Many of the survivors were thrown clear of the aircraft when it hit the ground, still strapped to their seats. Others climbed out of the broken fuselage and were assisted by the two flight attendants to safety. Victims were taken to the airport's medical center, Peninsula General Hospital, or Queens General Hospital. Two of the survivors had critical injuries, while others were less seriously injured.

==Aircraft==
The aircraft was a Douglas DC-7B four-engined passenger aircraft. It was manufactured in September 1956 and had manufacturer's serial number 45084. It was registered by Eastern Air Lines with tail number N815D and had a total flying time of 18,411 hours at the time of the crash. It was powered by four Wright model 972TC18DA piston propeller engines.

==Passengers and crew==
The captain of the flight was Edward Bechtold, aged 43. He had been employed at Eastern Air Lines since April 1945 and had logged a total of 15,644 hours of flight time, including 2,700 on the DC-7 type aircraft. In 1943, he received the Air Medal for meritorious achievement from Lieutenant General George C. Kenney, commander of Allied air forces in the Southwest Pacific. He was the chairman of the New York Air Safety Committee. The copilot was Julius Wagner, aged 45. He had been employed at the airline since March 1951 and had accumulated a total of 9,042 hours of flight time, including 1,610 hours in the DC-7. The flight engineer was Robert Voorhees, age 31. He had accumulated a total of 4,080 hours of flight time, which included 149 hours as a flight engineer and 718 hours as a pilot in DC-7 aircraft. He had been employed at the airline since August 1957. All three pilots were killed in the crash. An additional crew member who was not working this flight occupied the jump seat in the cockpit and was also killed.
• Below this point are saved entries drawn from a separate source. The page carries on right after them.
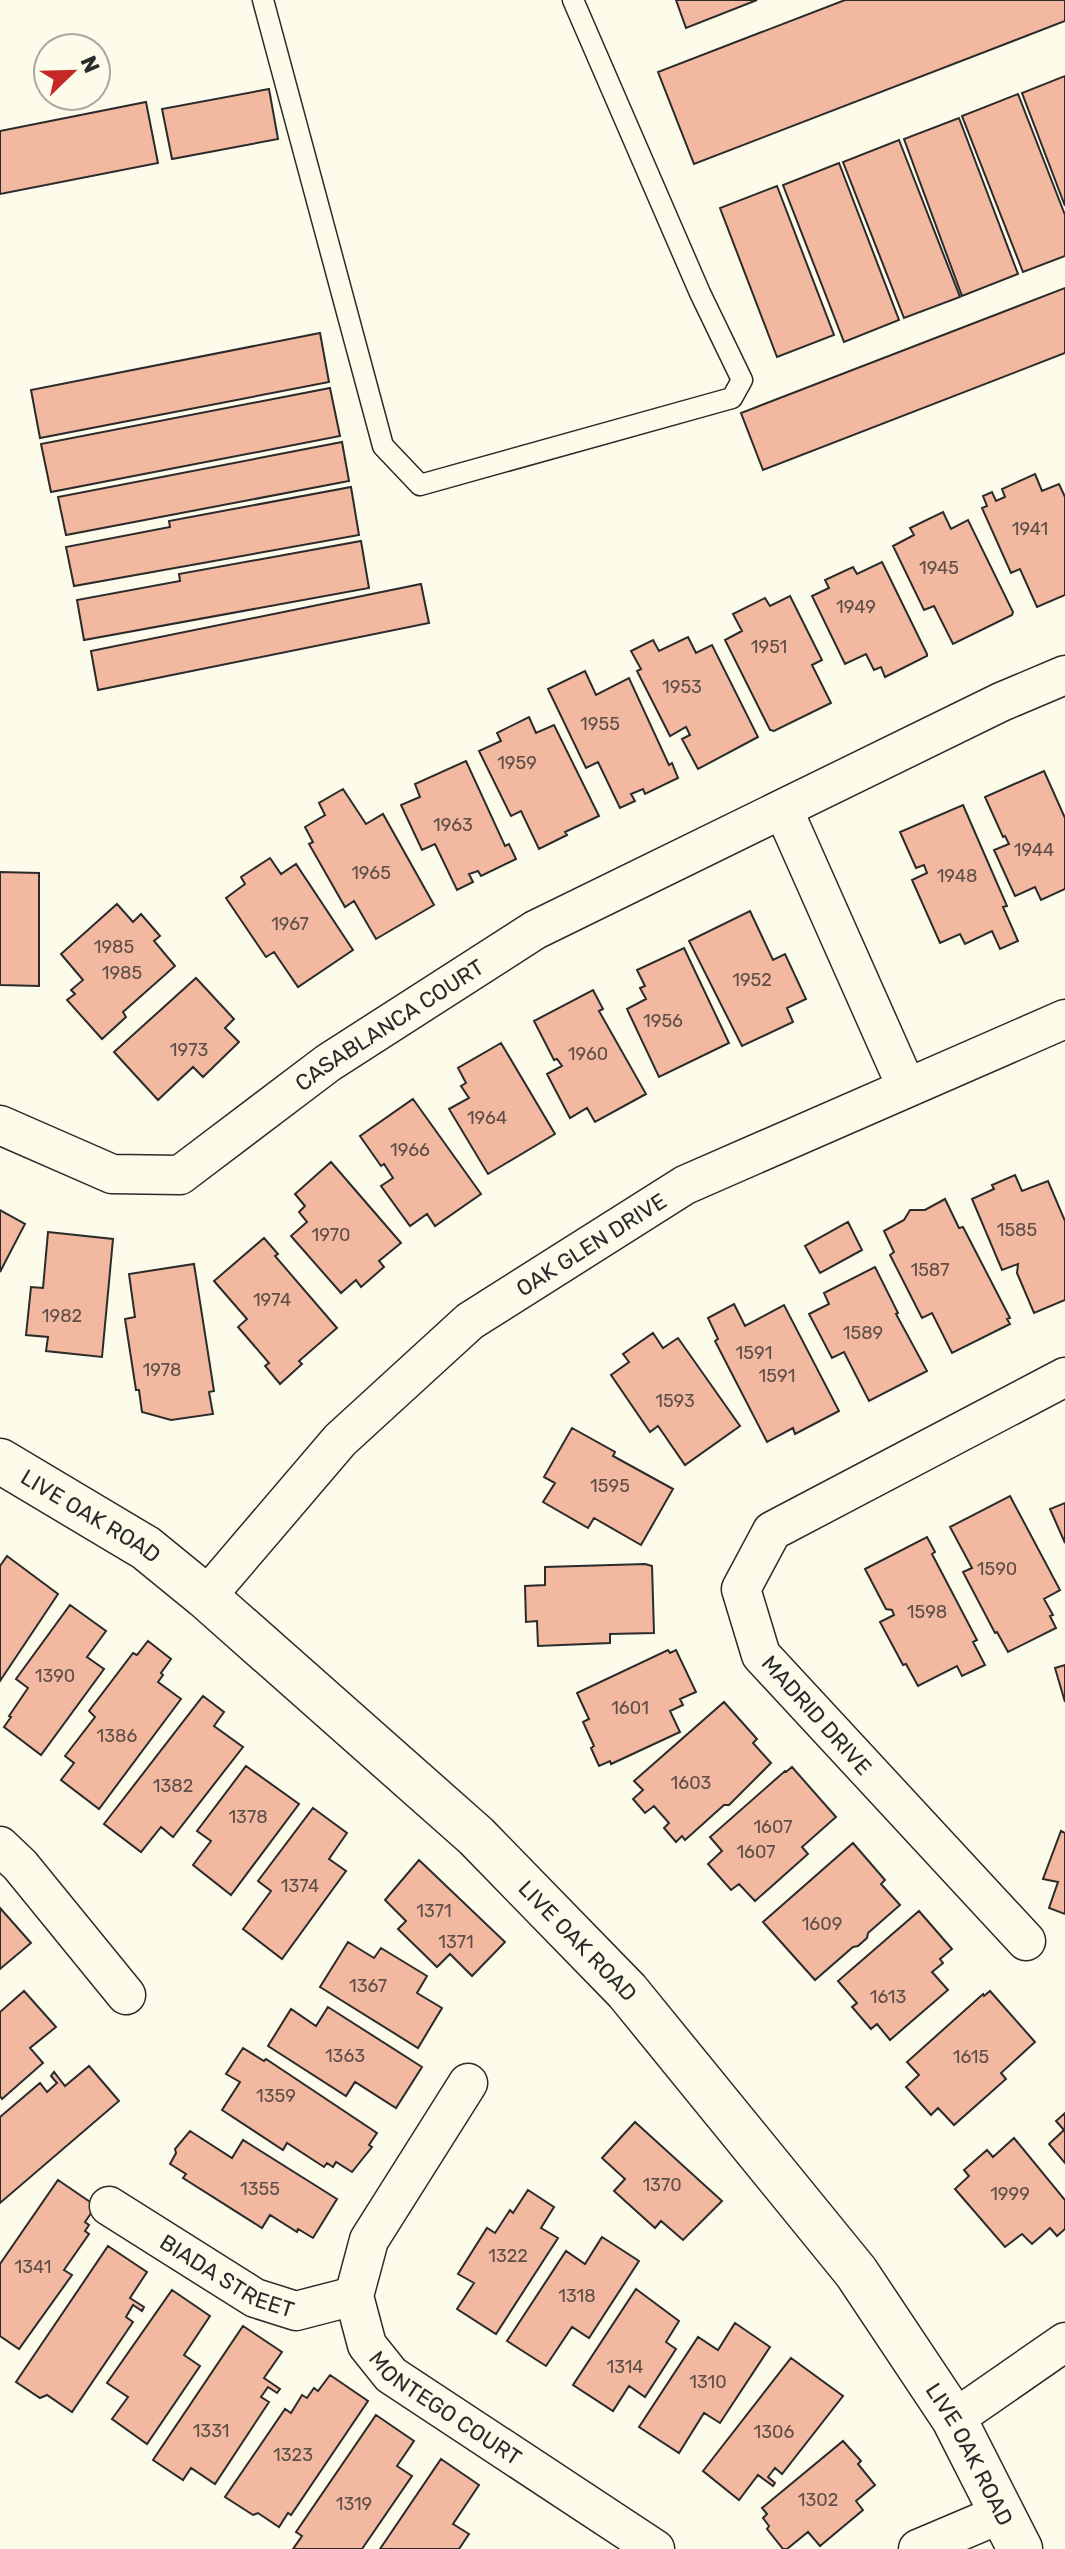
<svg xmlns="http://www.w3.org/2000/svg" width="1065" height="2549" font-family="Rubik,sans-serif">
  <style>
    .building { fill: #f2b8a0; stroke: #2b2b2b; stroke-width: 2 }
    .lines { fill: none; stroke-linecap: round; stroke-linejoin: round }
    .service-casing { stroke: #2b2b2b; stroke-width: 23 }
    .minor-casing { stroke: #2b2b2b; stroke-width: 41 }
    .tertiary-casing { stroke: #2b2b2b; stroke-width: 47 }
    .service { stroke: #fdfbea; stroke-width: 20 }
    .minor { stroke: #fdfbea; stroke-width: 38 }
    .tertiary { stroke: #fdfbea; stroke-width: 44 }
    .labels { text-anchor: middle; stroke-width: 6; stroke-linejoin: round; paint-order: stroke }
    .number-label { font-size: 18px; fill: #5d4e48 }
    .street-label { font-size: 22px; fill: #2b2b2b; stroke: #fdfbea }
  </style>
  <rect width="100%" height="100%" fill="#fdfbea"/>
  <!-- building -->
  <path class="building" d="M676,0h81l-71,28z
    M845,0h220v21l-371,143 -36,-92z
    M1065,76v130l-43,-113z
    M269,89l9,50 -106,20 -10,-50z
    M1018,94l47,121v41l-42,16 -61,-156z
    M146,102l12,61 -158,31v-63z
    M959,118l59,156 -56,22 -58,-157z
    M899,140l61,157 -56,21 -61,-156z
    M839,163l60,157 -55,22 -61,-157z
    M777,186l57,149 -57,22 -57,-149z
    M1065,288v65l-302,117 -22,-57z
    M320,333l9,49 -289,56 -9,-48z
    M330,388l10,48 -289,56 -10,-48z
    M342,442l7,39 -283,54 -8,-38z
    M1035,474l7,17 17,-7 6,13v98l-28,12 -17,-38 -9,4 -29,-65 5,-2 -4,-10 9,-4 4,9 9,-4 -3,-8z
    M351,487l8,48 -285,51 -8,-39 104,-20 -1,-6z
    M943,512l8,17 17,-9 45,92 -1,3 -59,29 -19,-38 -10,4 -31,-64 21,-11 -4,-7z
    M361,541l8,47 -285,52 -7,-40 103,-19 -1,-7z
    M882,562l45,92v2l-42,21 -4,-10 -7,3 -8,-16 -21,10 -33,-68 17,-8 -4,-8 28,-13 4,7z
    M421,584l8,39 -331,67 -7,-39z
    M790,596l32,64 -10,5 19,38 -57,28 -4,-1 -45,-90 17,-9 -9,-17 32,-16 5,8z
    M688,637l8,16 16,-8 46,92 -60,32 -16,-30 8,-4 -4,-8 -16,9 -33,-65 4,-2 -10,-18 22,-11 6,11z
    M585,671l11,24 33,-17 40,87 3,-2 6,15 -33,16 -2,-5 -12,5 4,7 -15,7 -22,-46 -12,6 -38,-79z
    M529,717l7,16 18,-8 45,91 -34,16 2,3 -28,14 -18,-38 -10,5 -32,-65 22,-10 -4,-8z
    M466,761l39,85 4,-2 7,15 -35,17 -3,-5 -9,3 4,8 -16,8 -22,-46 -13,6 -21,-45 19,-8 -5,-13z
    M1044,771l21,47v71l-24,11 -6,-13 -20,9 -21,-46 15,-6 -4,-8 -2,1 -18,-40z
    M343,789l23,35 17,-10 51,91 -58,34 -22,-38 -9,6 -36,-63 4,-2 -8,-15 20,-12 -6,-12z
    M963,805l44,101 -4,1 15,34 -18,8 -8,-18 -27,13 -5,-10 -20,9 -28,-63 15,-7 -3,-8 -8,3 -16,-36z
    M270,858l11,16 15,-10 57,86 -55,37 -24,-35 -8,5 -40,-59 19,-14 -4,-7z
    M0,872l39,1v113l-39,-1z
    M117,904l16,18 8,-8 19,22 -6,5 21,25 -52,46 3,5 -24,22 -35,-39 8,-6 -4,-4 12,-10 -22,-26z
    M750,911l23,49 12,-6 21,45 -19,9 6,14 -51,24 -53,-105z
    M684,948l45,95 -70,34 -32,-68 19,-10 -6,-11 5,-2 -8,-16z
    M196,978l38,41 -9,9 14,14 -36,35 -10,-10 -35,33 -44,-48z
    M593,990l10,19 -4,2 47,83 -51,28 -8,-14 -17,10 -23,-44 15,-8 -5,-7 -3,1 -20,-39z
    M501,1043l54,91 -67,40 -39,-65 20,-11 -8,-12 5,-3 -8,-15z
    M413,1099l68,95 -46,32 -8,-12 -17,12 -29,-40 12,-8 -9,-14 -3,2 -21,-30z
    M331,1162l70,81 -22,18 5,6 -23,20 -5,-7 -15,13 -50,-57 16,-14 -8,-10 6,-6 -10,-12z
    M1015,1175l7,16 26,-10 17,40v79l-31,13 -17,-40 1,-9 -16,6 -30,-71 22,-10 -2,-4z
    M945,1199l14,29 4,-1 47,91 -3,1 3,5 -58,29 -20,-40 -10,5 -32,-63 4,-3 -10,-21 20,-11 6,-10h15z
    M0,1210l25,14 -25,48z
    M848,1222l14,28 -42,23 -15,-27z
    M48,1232l65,7 -11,118 -56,-6 2,-14 -22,-2 5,-48 12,1z
    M264,1238l14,16 -3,2 62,72 -38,33 3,3 -22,20 -15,-18 4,-3 -31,-36 9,-8 -33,-38z
    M194,1264l20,127 -5,1 4,22 -42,6 -29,-8 -3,-22h-3l-11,-71 10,-2 -6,-43z
    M875,1267l23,46 -2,1 31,57 -58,30 -25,-49 -12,6 -23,-44 20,-10 -5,-11z
    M734,1304l11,22 39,-21 55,106 -44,23 -2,-6 -26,14 -52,-101 3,-2 -10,-21z
    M653,1333l10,15 15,-10 62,88 -55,39 -27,-39 -8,6 -39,-57 18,-13 -6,-8z
    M572,1428l43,24 -2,4 60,33 -32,56 -47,-27 -6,10 -45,-26 12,-19 -11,-6z
    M1010,1496l50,94 -16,9 9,16 -3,1 6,12 -48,24 -11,-20 -2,1 -32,-61 9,-4 -22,-41z
    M1065,1503v40l-15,-34z
    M927,1537l8,15 -3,2 45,86 -4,2 12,23 -23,11 -5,-10 -39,20 -12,-22 -3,1 -23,-43 14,-7 -2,-5 -6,-1 -21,-40z
    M7,1556l51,38 -58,87v-115z
    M645,1564l7,2 2,67 -44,1v9l-72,3 -1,-25 -11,1 -1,-36 20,-1v-18z
    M70,1605l36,26 -19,26 17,12 -63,86 -37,-28 7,-10 -2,-1 19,-28 -12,-9z
    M148,1641l23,18 -10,14 2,2 -5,7 23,17 -82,110 -38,-29 13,-17 -9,-7 30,-39 -6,-6 44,-58 4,2z
    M668,1650l2,3 6,-3 20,42 -16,7 3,6 -13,6 10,21 -69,32 -1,-3 -11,5 -8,-18 3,-2 -11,-24 6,-3 -12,-26z
    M1065,1665v37l-10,-34z
    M203,1696l21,16 -10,14 29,21 -70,90 -12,-10 -20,25 -37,-28z
    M724,1702l33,37 -4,4 18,20 -42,42h-5l-39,35 -3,-4 -6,6 -12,-14 5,-5 -15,-17 -9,7 -12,-14 10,-9 -9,-9z
    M246,1766l53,38 -68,91 -38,-30 18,-24 -14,-10z
    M792,1767l44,50 -34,30 6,7 -53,47 -16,-17 -8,6 -23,-26 14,-13 -12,-14 75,-66 1,1z
    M313,1808l34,25 -18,26 17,12 -64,88 -39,-30 28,-38 -13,-10z
    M1061,1831l4,2v81l-16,-6 9,-26 -15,-3z
    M853,1843l32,37 -4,4 19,21 -32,28 -1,5 -9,8 -5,1 -38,33 -52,-58z
    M419,1860l86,82 -33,34 -22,-22 -13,13 -39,-38 8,-8 -21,-21z
    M0,1908l31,35 -31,26z
    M919,1911l33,38 -12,10 3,4 -11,9 16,18 -58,50 -13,-16 -6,5 -19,-22 5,-4 -19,-22z
    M348,1942l26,16 7,-10 46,28 -10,17 25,15 -24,40 -98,-61z
    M24,1991l32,36 -26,21 13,15 -41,36 -2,-3v-84z
    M990,1991l45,51 -34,31 5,6 -52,46 -16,-17 -7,7 -25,-28 13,-12 -12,-13 76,-68 1,2z
    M328,2007l94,60 -26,41 -41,-26 -9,14 -78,-50 23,-37 25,17z
    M243,2048l21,13 2,-2 111,74 -8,12 3,2 -20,25 -16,-10 -3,5 -6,-4 -3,4 -37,-24 -4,7 -61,-40 18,-28 -14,-8z
    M89,2066l30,35 -119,102v-86l40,-34 7,9 10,-9 -6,-7 3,-4 11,14z
    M1065,2113v50l-16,-19 15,-14 -8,-9z
    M635,2122l87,79 -39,39 -22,-19 -6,7 -41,-37 11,-12 -23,-21z
    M190,2131l42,27 11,-18 94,59 -24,39 -15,-9 -1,3 -27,-17 -8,13 -79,-50 3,-4 -16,-10 6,-11 -1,-4z
    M1014,2138l51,62v29l-8,7 -7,-8 -18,16 -10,-10 -17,13 -50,-58 14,-13 -5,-6 23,-20 6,7z
    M58,2180l38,26 -11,16 4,3 -4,6 4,3 -25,36 8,5 -53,74 -19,-13v-72z
    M528,2190l26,17 -13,21 17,10 -62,96 -39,-25 17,-26 -16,-9 29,-46 8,5 15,-23 3,3z
    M602,2237l37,24 -50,77 -17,-11 -26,39 -39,-25 59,-90 19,13z
    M108,2246l39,26 -17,26 14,9 -2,4 -9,-6 -7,12 7,5 -61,90 -25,-17 -7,3 -24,-16z
    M636,2289l43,32 -13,21 10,7 -31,48 -16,-11 -16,25 -40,-26z
    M172,2290l38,26 -26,39 16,11 -53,78 -35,-25 16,-22 -21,-14z
    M735,2323l35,24 -50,76 -16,-10 -25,40 -40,-26 59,-90 20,13z
    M243,2326l39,26 -18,26 16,11 -3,4 -9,-6 -7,10 8,5 -54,82 -24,-16 -8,12 -30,-20z
    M791,2358l52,38 -61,78 -7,-6 -7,9 7,6 -2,3 -15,-11 -19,25 -36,-29z
    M330,2375l38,26 -77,114 -3,-2 -9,14 -21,-14 -5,2 -28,-18 60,-88 6,4 11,-18 5,3 7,-10 4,3z
    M376,2415l38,26 -17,25 15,10 -50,73h-69l9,-13 -6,-4z
    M843,2441l18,20 -3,3 17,21 -19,16 7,9 -43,36 -12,-14 -21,17h-4l-16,-20 2,-3 -6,-8 4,-4 -5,-6z
    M441,2459l38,26 -26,39 16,10 -10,15h-79z"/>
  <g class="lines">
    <defs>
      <path id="service" d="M263,0l120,446 37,39 312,-87 10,-18 -42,-87 -127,-293"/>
      <g id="minor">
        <path d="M783,809l123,277"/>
        <path id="s1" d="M0,1125l112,49 68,1 148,-112 207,-133 466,-228 64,-27"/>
        <path id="s2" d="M206,1597l134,-157 130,-119 215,-136 380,-166"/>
        <path d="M0,1846l20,19 106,130"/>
        <path d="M1026,1941l-265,-286 -20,-66 31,-58 293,-154"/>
        <path id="s3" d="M468,2083l-99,157 -15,56 13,49 24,30 264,174"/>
        <path id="s4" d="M109,2206l146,92 41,13 58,-15"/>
        <path d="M954,2419l111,-77"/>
        <path d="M918,2549l85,-36"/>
      </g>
      <g id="tertiary">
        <path id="s5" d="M0,1461l146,87 60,49 270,239 151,155 229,281 98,147 66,130"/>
      </g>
    </defs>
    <!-- service casing -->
    <use href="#service" class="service-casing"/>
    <!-- minor casing -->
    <use href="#minor" class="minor-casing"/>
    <!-- tertiary casing -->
    <use href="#tertiary" class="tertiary-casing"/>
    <!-- service -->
    <use href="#service" class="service"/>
    <!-- minor -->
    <use href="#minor" class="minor"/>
    <!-- tertiary -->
    <use href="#tertiary" class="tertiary"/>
  </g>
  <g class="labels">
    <!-- number labels -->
    <g class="number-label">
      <text x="1030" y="535">1941</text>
      <text x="939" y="574">1945</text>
      <text x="856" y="613">1949</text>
      <text x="769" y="653">1951</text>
      <text x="682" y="693">1953</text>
      <text x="600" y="730">1955</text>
      <text x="517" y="769">1959</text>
      <text x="453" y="831">1963</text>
      <text x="1034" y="856">1944</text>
      <text x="371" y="879">1965</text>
      <text x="957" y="882">1948</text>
      <text x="290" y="930">1967</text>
      <text x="114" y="953">1985</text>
      <text x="122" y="979">1985</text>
      <text x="752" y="986">1952</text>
      <text x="663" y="1027">1956</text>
      <text x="189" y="1056">1973</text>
      <text x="588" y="1060">1960</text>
      <text x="487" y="1124">1964</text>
      <text x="410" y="1156">1966</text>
      <text x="1017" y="1236">1585</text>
      <text x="331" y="1241">1970</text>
      <text x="930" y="1276">1587</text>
      <text x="272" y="1306">1974</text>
      <text x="62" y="1322">1982</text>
      <text x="863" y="1339">1589</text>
      <text x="754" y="1359">1591</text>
      <text x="162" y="1376">1978</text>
      <text x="777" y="1382">1591</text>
      <text x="675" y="1407">1593</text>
      <text x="610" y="1492">1595</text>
      <text x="997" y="1575">1590</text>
      <text x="927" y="1618">1598</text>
      <text x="55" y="1682">1390</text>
      <text x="630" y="1714">1601</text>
      <text x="117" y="1742">1386</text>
      <text x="691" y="1789">1603</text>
      <text x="173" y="1792">1382</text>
      <text x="248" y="1823">1378</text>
      <text x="773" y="1833">1607</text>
      <text x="756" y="1858">1607</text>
      <text x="300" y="1892">1374</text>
      <text x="434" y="1917">1371</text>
      <text x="822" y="1930">1609</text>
      <text x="456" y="1948">1371</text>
      <text x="368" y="1992">1367</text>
      <text x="888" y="2003">1613</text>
      <text x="345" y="2062">1363</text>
      <text x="971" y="2063">1615</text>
      <text x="276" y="2102">1359</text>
      <text x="662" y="2191">1370</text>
      <text x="260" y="2195">1355</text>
      <text x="1010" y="2200">1999</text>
      <text x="508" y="2262">1322</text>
      <text x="33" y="2273">1341</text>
      <text x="577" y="2302">1318</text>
      <text x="625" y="2373">1314</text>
      <text x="708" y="2388">1310</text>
      <text x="211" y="2437">1331</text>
      <text x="774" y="2438">1306</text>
      <text x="293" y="2461">1323</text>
      <text x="818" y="2506">1302</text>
      <text x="354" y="2510">1319</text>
    </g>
    <!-- street labels -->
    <g class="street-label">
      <text dy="8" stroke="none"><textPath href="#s1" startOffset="448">CASABLANCA COURT</textPath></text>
      <text dy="8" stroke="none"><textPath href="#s2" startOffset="526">OAK GLEN DRIVE</textPath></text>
      <text dy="8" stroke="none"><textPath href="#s5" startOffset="106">LIVE OAK ROAD</textPath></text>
      <text transform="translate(817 1715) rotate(48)" y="8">MADRID DRIVE</text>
      <text dy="8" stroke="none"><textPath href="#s5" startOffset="754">LIVE OAK ROAD</textPath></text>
      <text dy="8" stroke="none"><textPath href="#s4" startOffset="138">BIADA STREET</textPath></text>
      <text dy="8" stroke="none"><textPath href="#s3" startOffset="396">MONTEGO COURT</textPath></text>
      <text dy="8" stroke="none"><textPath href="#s5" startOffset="1402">LIVE OAK ROAD</textPath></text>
    </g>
  </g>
  <!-- north arrow -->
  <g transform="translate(72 72) rotate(67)"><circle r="38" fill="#fdfbea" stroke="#a9a89e" stroke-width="2"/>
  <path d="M0-6L14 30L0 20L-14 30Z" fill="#c62828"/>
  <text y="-12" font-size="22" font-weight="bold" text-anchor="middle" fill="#2b2b2b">N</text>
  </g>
</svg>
The two flight attendants survived the crash and assisted with the evacuation of survivors of the crash. They were credited with saving the lives of people who might have otherwise died in the fire that consumed the aircraft after the crash.

The plane carried 45 passengers at the time of the crash. All of the passengers were from the United States except one, who was from Canada. Twenty one of the passengers were killed, and some of the survivors were injured. All of the survivors were seated in the rear half of the plane, which remained intact long enough for them to escape.

==Investigation==
A team of 80 flight experts, including a team of 24 from the Civil Aeronautics Board (CAB), began an investigation, supervised by G. Joseph Minetti and assisted by George A. Van Epps, supervisory air safety investigator for the New York Region. The overall investigation was directed by Arthur E. Newsmann, the person in charge of the Denver office.

On October 10, 1963, the CAB released its final accident report. In it, they found that the probable cause of the accident was the technique employed by the crew during their abandonment of the aircraft's approach in the unexpected fog conditions. The board concluded that if the crew had either rotated the aircraft to a higher nose-up position, or had used more engine power, the plane's descent would have been arrested and the accident avoided.